***** DATA RECORDS *****

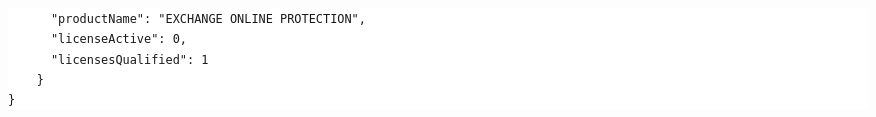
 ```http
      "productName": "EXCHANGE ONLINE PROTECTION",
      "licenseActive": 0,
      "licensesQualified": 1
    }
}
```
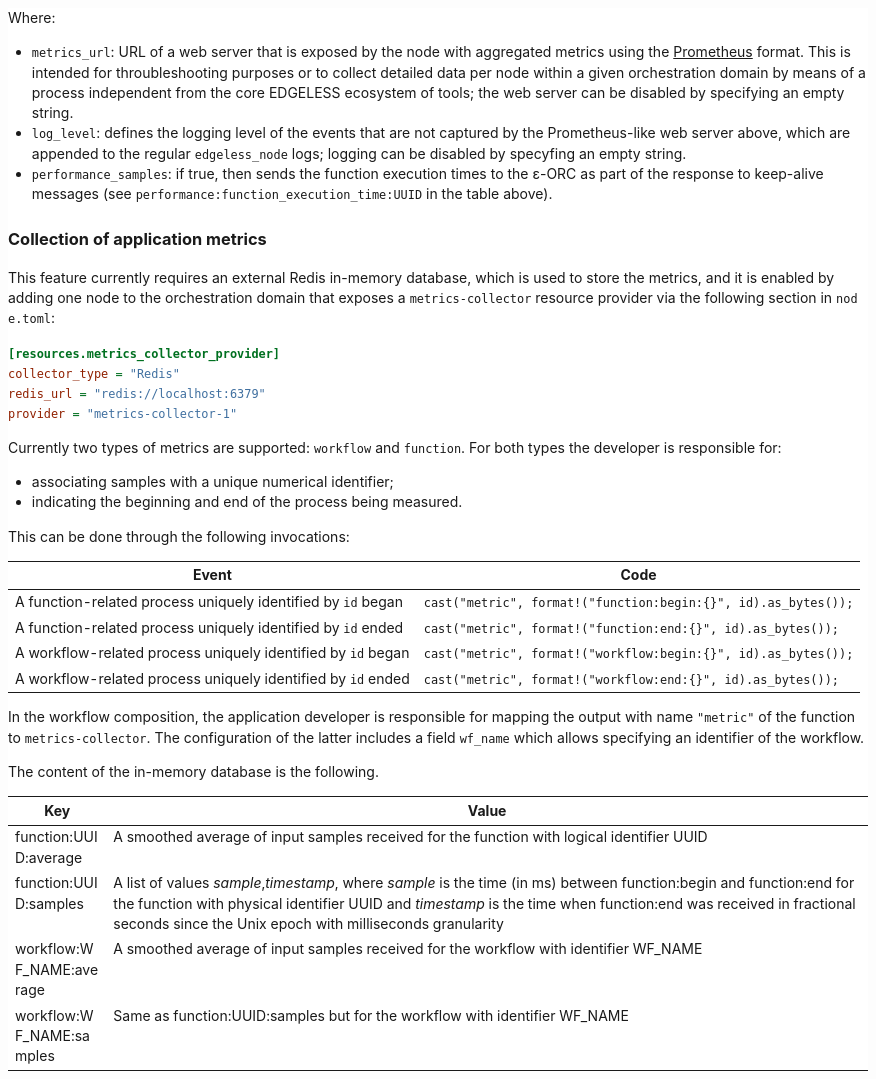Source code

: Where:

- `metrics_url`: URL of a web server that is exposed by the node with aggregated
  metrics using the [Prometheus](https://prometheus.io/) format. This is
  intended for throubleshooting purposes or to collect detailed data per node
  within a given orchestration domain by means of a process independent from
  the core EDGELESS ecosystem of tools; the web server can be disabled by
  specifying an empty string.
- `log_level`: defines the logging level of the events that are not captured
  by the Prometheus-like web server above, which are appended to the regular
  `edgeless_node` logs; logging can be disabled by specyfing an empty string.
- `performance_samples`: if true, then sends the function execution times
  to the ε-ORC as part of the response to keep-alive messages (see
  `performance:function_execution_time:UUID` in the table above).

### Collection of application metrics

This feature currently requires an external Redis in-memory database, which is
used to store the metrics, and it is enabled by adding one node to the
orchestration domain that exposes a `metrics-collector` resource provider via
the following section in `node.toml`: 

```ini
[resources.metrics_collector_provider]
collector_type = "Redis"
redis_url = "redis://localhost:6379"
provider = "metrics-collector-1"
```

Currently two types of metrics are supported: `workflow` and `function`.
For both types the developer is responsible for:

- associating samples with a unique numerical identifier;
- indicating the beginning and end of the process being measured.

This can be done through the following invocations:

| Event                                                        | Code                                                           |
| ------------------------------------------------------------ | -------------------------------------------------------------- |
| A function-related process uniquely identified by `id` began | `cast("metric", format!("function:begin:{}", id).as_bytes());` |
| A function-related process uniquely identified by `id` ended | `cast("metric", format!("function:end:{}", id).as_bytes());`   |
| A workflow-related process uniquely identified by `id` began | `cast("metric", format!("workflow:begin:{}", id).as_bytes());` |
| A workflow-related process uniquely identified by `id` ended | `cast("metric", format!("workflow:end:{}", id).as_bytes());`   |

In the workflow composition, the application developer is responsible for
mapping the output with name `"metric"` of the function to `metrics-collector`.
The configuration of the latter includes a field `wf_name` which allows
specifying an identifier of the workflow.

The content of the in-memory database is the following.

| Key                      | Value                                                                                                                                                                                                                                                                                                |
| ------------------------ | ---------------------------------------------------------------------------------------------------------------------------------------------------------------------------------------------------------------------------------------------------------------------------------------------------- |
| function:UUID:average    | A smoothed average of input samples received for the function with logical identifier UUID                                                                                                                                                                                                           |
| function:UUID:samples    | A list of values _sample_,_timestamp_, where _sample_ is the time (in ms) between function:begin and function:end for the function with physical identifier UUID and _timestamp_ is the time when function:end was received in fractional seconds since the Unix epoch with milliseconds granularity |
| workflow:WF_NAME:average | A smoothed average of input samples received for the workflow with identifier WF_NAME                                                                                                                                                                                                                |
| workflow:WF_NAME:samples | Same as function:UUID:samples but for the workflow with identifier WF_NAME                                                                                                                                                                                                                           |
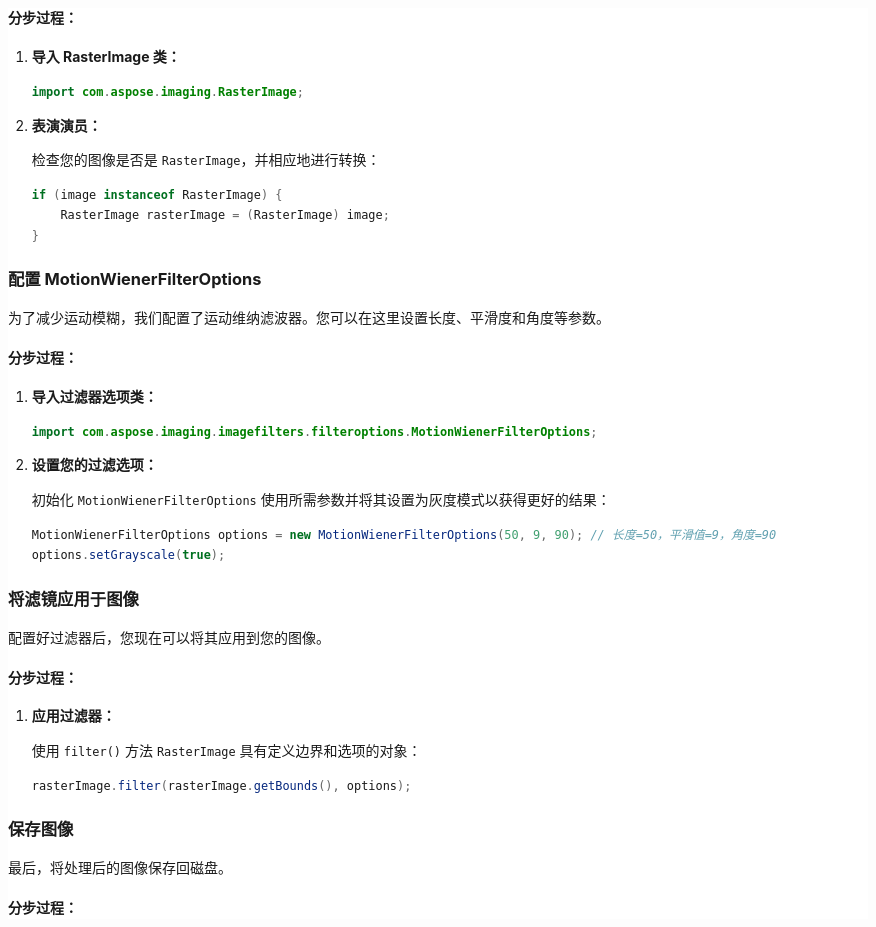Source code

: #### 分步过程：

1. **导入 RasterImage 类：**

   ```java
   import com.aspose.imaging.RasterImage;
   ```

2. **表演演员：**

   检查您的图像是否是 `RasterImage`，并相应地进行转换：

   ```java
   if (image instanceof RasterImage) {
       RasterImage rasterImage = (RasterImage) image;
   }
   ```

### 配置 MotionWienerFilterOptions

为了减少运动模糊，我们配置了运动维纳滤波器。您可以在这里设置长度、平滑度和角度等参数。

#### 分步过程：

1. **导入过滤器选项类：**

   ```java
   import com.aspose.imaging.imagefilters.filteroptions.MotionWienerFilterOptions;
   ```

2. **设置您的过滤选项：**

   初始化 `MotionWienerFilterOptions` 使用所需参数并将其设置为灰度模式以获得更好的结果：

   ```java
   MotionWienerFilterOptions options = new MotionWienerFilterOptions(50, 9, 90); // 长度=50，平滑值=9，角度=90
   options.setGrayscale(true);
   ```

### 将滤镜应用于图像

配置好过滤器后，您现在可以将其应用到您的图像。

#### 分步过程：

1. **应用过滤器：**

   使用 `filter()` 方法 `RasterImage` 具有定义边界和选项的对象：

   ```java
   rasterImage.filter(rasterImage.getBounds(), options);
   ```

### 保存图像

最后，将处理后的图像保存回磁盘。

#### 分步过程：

*****

* WHAT YOU HAVE TO DO
Whenever the word "memory" shows up in a line of the entries, list that line.

* YOUR RESPONSE
This feature currently requires an external Redis in-memory database, which is
The content of the in-memory database is the following.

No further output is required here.